Violence flared again in black townships near Johannesburg, South Africa on Monday (9 August) and major rioting was reported at Mefeking, capital of the Bophuthatswana black homeland.
Violence flared again in black townships near Johannesburg, South Africa on Monday (9 August) and major rioting was reported at Mefeking, capital of the Bophuthatswana black homeland. Two youths ware shot dead in the township of Alexandra, six miles (nine kilometres) from Johannesburg and a police sergeant died of a hear attack there.
SYNOPSIS: At Alexandra, police used tear gas t disperse young people who were trying to stop black workers going to their jobs in Johannesburg. Few details have been given about the shooting of the two youths, but Reuters news agency say they were shot with police bullets.
Other groups had boarded buses taking workers into Johannesburg and ordered the passengers off as part of the "stay at home" campaign that began in Soweto last week. One crowd of youths surrounded factory on the edge of Alexandra and shouted at workers to go home. But police said the workers retaliated and drove the youths away.
The renewed violence came after a calm weekend during which government ministers said they were prepared to consider black grievances.

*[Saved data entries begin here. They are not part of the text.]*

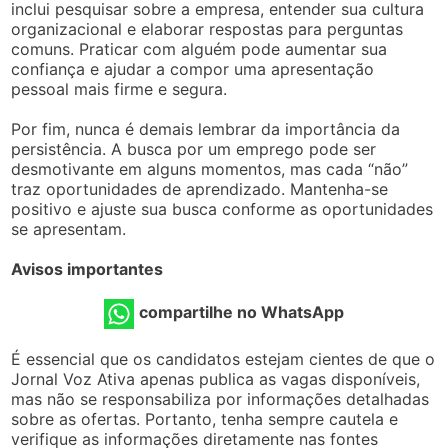
inclui pesquisar sobre a empresa, entender sua cultura
organizacional e elaborar respostas para perguntas
comuns. Praticar com alguém pode aumentar sua
confiança e ajudar a compor uma apresentação
pessoal mais firme e segura.
Por fim, nunca é demais lembrar da importância da
persistência. A busca por um emprego pode ser
desmotivante em alguns momentos, mas cada “não”
traz oportunidades de aprendizado. Mantenha-se
positivo e ajuste sua busca conforme as oportunidades
se apresentam.
Avisos importantes
compartilhe no WhatsApp
É essencial que os candidatos estejam cientes de que o
Jornal Voz Ativa apenas publica as vagas disponíveis,
mas não se responsabiliza por informações detalhadas
sobre as ofertas. Portanto, tenha sempre cautela e
verifique as informações diretamente nas fontes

Meanwhile, Prime Minister John Vorster, has blamed what he terms "outside enemies" for the new violence. He also said the government could very definitely cope with the situation.

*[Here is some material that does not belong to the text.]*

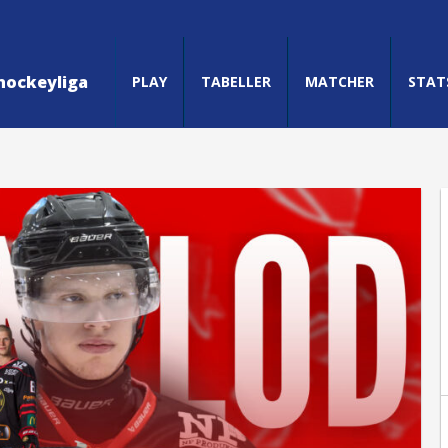
hockeyliga
PLAY
TABELLER
MATCHER
STAT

Mafeking is about 160 miles (255 Kilometres) west of Johannesburg, and students there burned down the Homeland Parliament building on Monday. Police reinforcements were brought in and Bophuthatswana officials were reported under police guard. The youths were mainly from local high schools and they set fire to numerous government vehicles that were inside the parliament building. A police sergeant was reported dead of a heart attack after students stopped his car, stoned it and then set it alight.
The parliament building was set on fire after students had gathered in the street chanting "black power". Whites are now being prevented from entering the township by police roadblocks. Several minor incidents of violence were also reported in other black townships near Johannesburg.